At the beginning of 1944, the Merville Battery was under the authority of Captain Karl-Heinrich Wolter. His deputy was Rudi Schaaf. They were supported by an officer and two sub-officers. Peter Timp was the officer responsible for observation. Johannes Buskotte was Sergeant Major and Sergeant Fritz Waldmann was responsible for regulating the Merville battery firing.

On 19 May 1944, Captain Karl-Heinrich Wolter travelled to join his mistress. A massive bombing raid was aimed at the Merville Battery that night and completely destroyed the place where the Captain and his mistress were spending the night. Thus was the Merville Battery command decapitated. Lieutenant Raimund Steiner was appointed to head the Merville battery as his successor.

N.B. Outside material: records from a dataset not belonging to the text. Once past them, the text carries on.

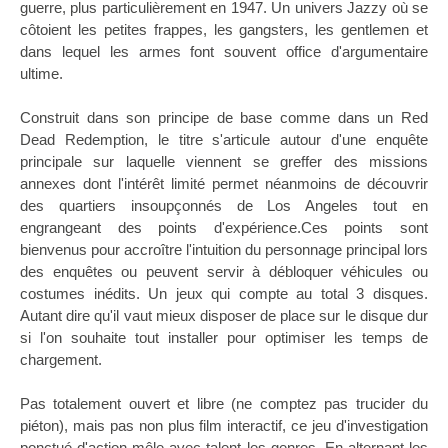
guerre, plus particulièrement en 1947. Un univers Jazzy où se
côtoient les petites frappes, les gangsters, les gentlemen et
dans lequel les armes font souvent office d'argumentaire
ultime.
Construit dans son principe de base comme dans un Red
Dead Redemption, le titre s'articule autour d'une enquête
principale sur laquelle viennent se greffer des missions
annexes dont l'intérêt limité permet néanmoins de découvrir
des quartiers insoupçonnés de Los Angeles tout en
engrangeant des points d'expérience.Ces points sont
bienvenus pour accroître l'intuition du personnage principal lors
des enquêtes ou peuvent servir à débloquer véhicules ou
costumes inédits. Un jeux qui compte au total 3 disques.
Autant dire qu'il vaut mieux disposer de place sur le disque dur
si l'on souhaite tout installer pour optimiser les temps de
chargement.
Pas totalement ouvert et libre (ne comptez pas trucider du
piéton), mais pas non plus film interactif, ce jeu d'investigation
ponctué d'action mêle avec talent les genres. En alternant les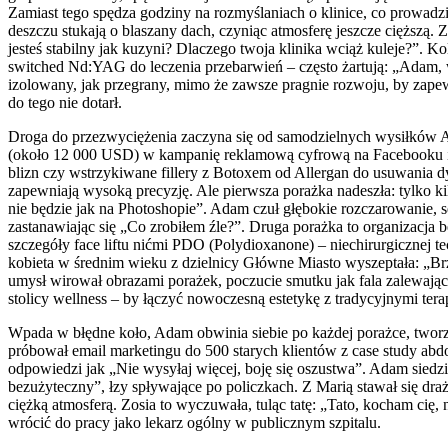
Zamiast tego spędza godziny na rozmyślaniach o klinice, co prowadz
deszczu stukają o blaszany dach, czyniąc atmosferę jeszcze cięższą. 
jesteś stabilny jak kuzyni? Dlaczego twoja klinika wciąż kuleje?”.
switched Nd:YAG do leczenia przebarwień – często żartują: „Adam, 
izolowany, jak przegrany, mimo że zawsze pragnie rozwoju, by zapewn
do tego nie dotarł.
Droga do przezwyciężenia zaczyna się od samodzielnych wysiłków A
(około 12 000 USD) w kampanię reklamową cyfrową na Facebooku i Go
blizn czy wstrzykiwane fillery z Botoxem od Allergan do usuwania 
zapewniają wysoką precyzję. Ale pierwsza porażka nadeszła: tylko ki
nie będzie jak na Photoshopie”. Adam czuł głębokie rozczarowanie, s
zastanawiając się „Co zrobiłem źle?”. Druga porażka to organizacja
szczegóły face liftu nićmi PDO (Polydioxanone) – niechirurgicznej te
kobieta w średnim wieku z dzielnicy Główne Miasto wyszeptała: „Br
umysł wirował obrazami porażek, poczucie smutku jak fala zalewając
stolicy wellness – by łączyć nowoczesną estetykę z tradycyjnymi tera
Wpada w błędne koło, Adam obwinia siebie po każdej porażce, tworzą
próbował email marketingu do 500 starych klientów z case study abd
odpowiedzi jak „Nie wysyłaj więcej, boję się oszustwa”. Adam sied
bezużyteczny”, łzy spływające po policzkach. Z Marią stawał się draż
ciężką atmosferą. Zosia to wyczuwała, tuląc tatę: „Tato, kocham cię,
wrócić do pracy jako lekarz ogólny w publicznym szpitalu.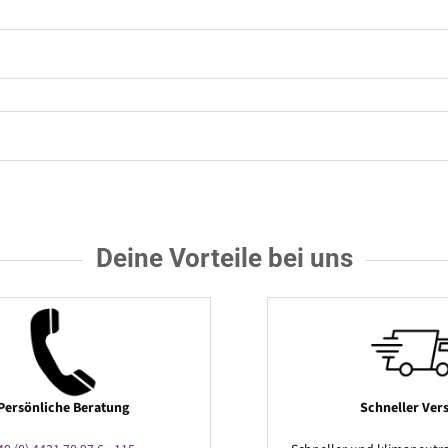
Deine Vorteile bei uns
Persönliche Beratung
Schneller Ver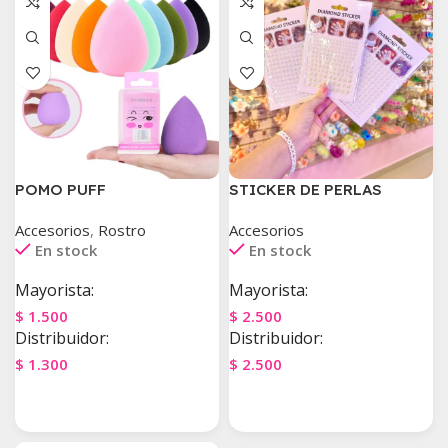
POMO PUFF
STICKER DE PERLAS
Accesorios
,
Rostro
Accesorios
En stock
En stock
Mayorista:
Mayorista:
$
1.500
$
2.500
Distribuidor:
Distribuidor:
$
1.300
$
2.500
Agregar Al Carrito
Agregar Al Carrito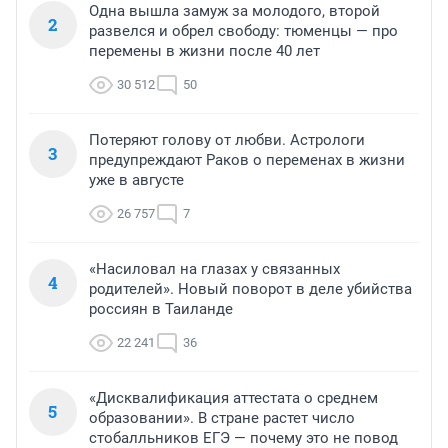
Одна вышла замуж за молодого, второй
2
развелся и обрел свободу: тюменцы — про
перемены в жизни после 40 лет
30 512
50
Потеряют голову от любви. Астрологи
3
предупреждают Раков о переменах в жизни
уже в августе
26 757
7
«Насиловал на глазах у связанных
4
родителей». Новый поворот в деле убийства
россиян в Таиланде
22 241
36
«Дисквалификация аттестата о среднем
5
образовании». В стране растет число
стобалльников ЕГЭ — почему это не повод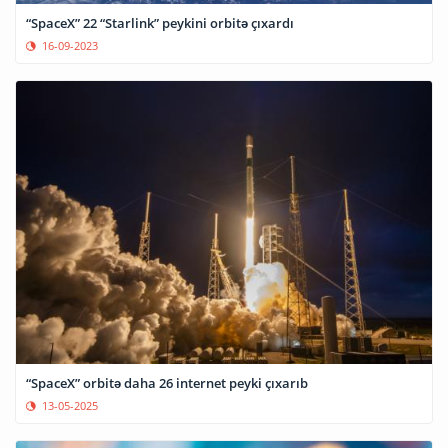
“SpaceX” 22 “Starlink” peykini orbitə çıxardı
16-09-2023
“SpaceX” orbitə daha 26 internet peyki çıxarıb
13-05-2025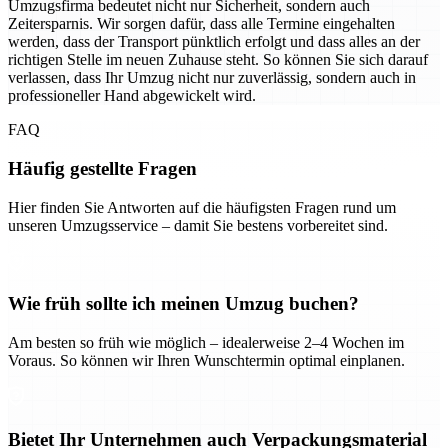
Umzugsfirma bedeutet nicht nur Sicherheit, sondern auch
Zeitersparnis. Wir sorgen dafür, dass alle Termine eingehalten
werden, dass der Transport pünktlich erfolgt und dass alles an der
richtigen Stelle im neuen Zuhause steht. So können Sie sich darauf
verlassen, dass Ihr Umzug nicht nur zuverlässig, sondern auch in
professioneller Hand abgewickelt wird.
FAQ
Häufig gestellte Fragen
Hier finden Sie Antworten auf die häufigsten Fragen rund um
unseren Umzugsservice – damit Sie bestens vorbereitet sind.
Wie früh sollte ich meinen Umzug buchen?
Am besten so früh wie möglich – idealerweise 2–4 Wochen im
Voraus. So können wir Ihren Wunschtermin optimal einplanen.
Bietet Ihr Unternehmen auch Verpackungsmaterial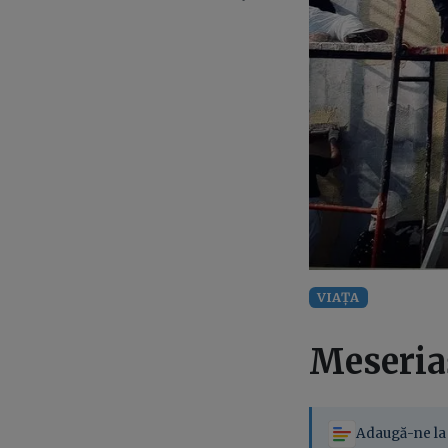
VIAȚA
Meseriaș
Adaugă-ne la 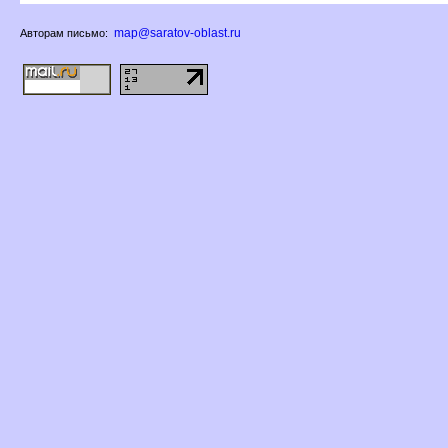
map@saratov-oblast.ru
Авторам письмо: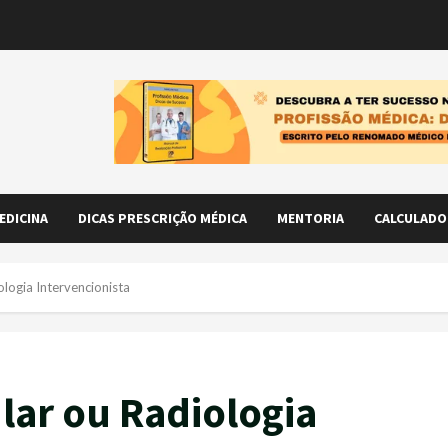
EDICINA
DICAS PRESCRIÇÃO MÉDICA
MENTORIA
CALCULADO
ologia Intervencionista
lar ou Radiologia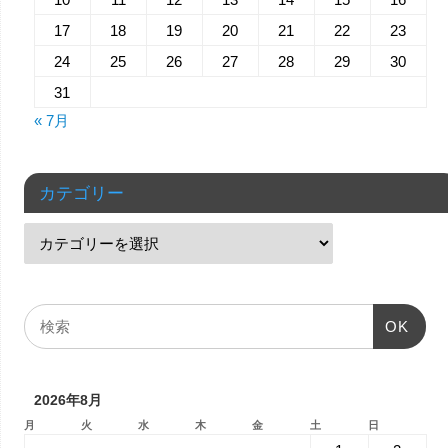
17
18
19
20
21
22
23
24
25
26
27
28
29
30
31
« 7月
カテゴリー
OK
2026年8月
月
火
水
木
金
土
日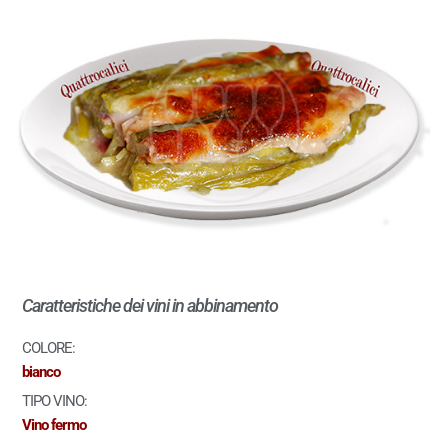
Caratteristiche dei vini in abbinamento
COLORE:
bianco
TIPO VINO:
Vino fermo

SHAEF designated the Merville Battery as a priority target.

It was essentially the largest of the concrete pillboxes in the Merville Battery, the H611 type, that led the Supreme Headquarters Allied Expeditionary Forces (SHAEF) to classify the defensive position as a vital and priority D-Day objective.

Why? Because the Germans did not usually build these pillboxes to house simple howitzers, in this case 100-mm guns. These pillboxes usually housed 155-mm guns with an average range of 17 km. The landing beaches in Sword sector, opposite Ouistreham Riva-Bella to the west of the Orne, were under direct threat from the Merville Battery. This undoubtedly meant the possible failure of Operation Overlord. The guns of the Merville Battery therefore had to be silenced at all costs before the landing operations of 6 June began at 6 am. Hence the classification adopted by SHAEF for Lieutenant Steiner’s battery.

Terence Otway had also wondered about the real calibre of the guns in the Merville Battery as there were no aerial photographs to allow them to be identified with any certainty. He came to the same conclusion as SHAEF, believing that the Germans would never have cast so much concrete if what was inside did not warrant it.

In any case, no risk could be taken in the largest air and ship operation ever planned and carried out.

In addition, it is conceivable that the Germans, as with many other batteries, had planned to install more powerful guns.

A question from Lieutenant Steiner during the last visit of Artillery General Erich Marcks, his immediate superior, suggests that new parts were expected shortly.

The Merville Battery
on 6 June 1944

By 6 June 1944, the Merville Battery had five hectares of heavy defences and significant numbers of men.

Indeed, the Merville Battery personnel consisted of 80 artillerymen of the 1/AR 1716 and 50 men from the Engineers. The battery was placed under the command of Sergeant Major Johannes Buskotte. Its battle station was located inside the battery, in the command bunker. Its bunker was linked to the command blockhouse of the fire direction post, occupied by Lieutenant Steiner on the beach at Merville-Franceville, by buried armoured cables.

Its fire power consists of its four 100-mm howitzers housed in concrete pillboxes. Weight: 2,900 kg. Maximum range 10 km. Weight of shell: 16 kg. Rate of fire: 8 strokes per minute.

The defences consist of minefields, deep barbed wire double networks, tobruks, a Flak that can be directed to the ground, a huge anti-tank ditch, trenches and multiple bunkers.

Not for nothing did Brigadier James Hill, in his briefing to Lieutenant Colonel Otway, refer to the mission to which he was assigned as “particularly foul”!